Asıl mesele mezarlığın orta alanına gelince başlıyor, ilk gördüğüm anda hem şok oldum hem de çok üzüldüm.
Hayatları boyunca saygı görmüş mü, nasıl zorlu bir yaşamdan geçmişler bilinmez, ama o insanların mezarlarında çok büyük bir saygısızlık vardı!
Heyelan olduğunu bilmesem, deprem olduğunu düşüneceğim bu yerde; çoğu mezar taşları kırılmış, alt kısımlarında boşluklar oluşmuş, bazılarının baş kısmı toprağa gömülüp alt kısmı havaya kalkmış, kiminin mezarı bir başkasının mezarına doğru yıkılmış.
Bazı yeni defnedilmiş insanların mezar isimlikleri de üstten gelen baskıyla eğilip bükülmüş.
Bastığım toprak normal bir zemin mi, yoksa kayan mezarlardan biri mi diye tedirgin oldum birçok defa?!
İşin aslına bakarsanız; önce aşırı kurak ile toprakların yarılması, sonra aşırı yağışların suyu yukarıdan aşağıya indirmesi, mezarlığın birçok yerinin dolgu toprak olması derken bu olaylar yaşanıyor.
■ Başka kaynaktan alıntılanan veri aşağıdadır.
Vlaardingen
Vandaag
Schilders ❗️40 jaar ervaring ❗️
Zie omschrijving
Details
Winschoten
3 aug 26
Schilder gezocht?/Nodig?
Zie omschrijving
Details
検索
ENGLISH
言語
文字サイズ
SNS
Önlem alınmış mı derseniz? Ben bir önlem göremedim!
Mezar aralarında, yarılan ve yukarıya doğru fırlayan beton yollara köprü niyetine çakıl taşları dökmüşler işte, olan o!
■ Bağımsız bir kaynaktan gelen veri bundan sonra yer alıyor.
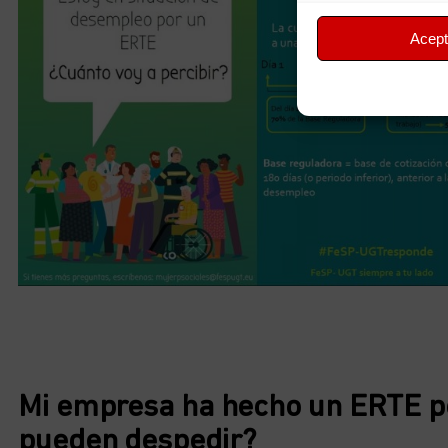
Acept
Mi empresa ha hecho un ERTE p
pueden despedir?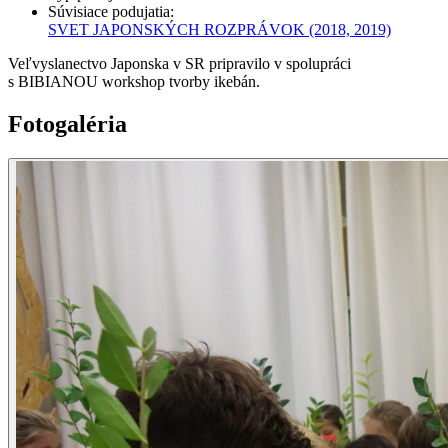
Súvisiace podujatia
:
SVET JAPONSKÝCH ROZPRÁVOK
(2018, 2019)
Veľvyslanectvo Japonska v SR pripravilo v spolupráci
s BIBIANOU workshop tvorby ikebán.
Fotogaléria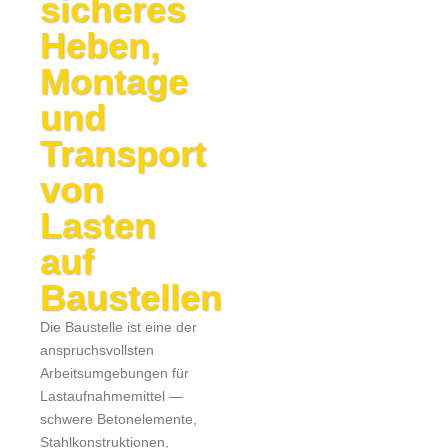
sicheres
Heben,
Montage
und
Transport
von
Lasten
auf
Baustellen
Die Baustelle ist eine der
anspruchsvollsten
Arbeitsumgebungen für
Lastaufnahmemittel —
schwere Betonelemente,
Stahlkonstruktionen,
Kabir ziyaretine gelenlerden görüştüğüm birkaç kişi durumun vaziyetine ve hiçbir şey yapılmayışına üzülürken, toprak görünümlü mezarların içlerinin su dolu olduğunu da söylediler. Hem üzülerek hem de şaşırarak dinledim yaşadıkları bazı olayları.
Oradan ayrıldığımda birçoğu gibi ben de unutur muydum, aklımdan çıkar mıydı acaba diye düşünüp üzüldüm…?
Mümkün değildi, insan olan unutmazdı!
İnsanoğlu bekleyip erteleyebilir ama hepimiz biliyoruz ki doğa durmaz, bugün gördüğümüz bu üzücü görüntüler eğer önlem alınmazsa daha da ilerlemiş olacaktır.
Bizim gördüğümüzü yetkili kişilerin de görmesi ve önlem alması dileğiyle…
Elinize emeğinize sağlık her yazınızı hevesle okuyorum ❤️????????